▸ Task to complete:
Retyping the records exactly, down to the last line, is the whole job.

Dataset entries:
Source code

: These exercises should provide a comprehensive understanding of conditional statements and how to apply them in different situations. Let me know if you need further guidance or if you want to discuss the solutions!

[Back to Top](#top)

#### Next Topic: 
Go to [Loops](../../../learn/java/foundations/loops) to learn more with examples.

▸ Task result:
Source code

: These exercises should provide a comprehensive understanding of conditional statements and how to apply them in different situations. Let me know if you need further guidance or if you want to discuss the solutions!

[Back to Top](#top)

#### Next Topic: 
Go to [Loops](../../../learn/java/foundations/loops) to learn more with examples.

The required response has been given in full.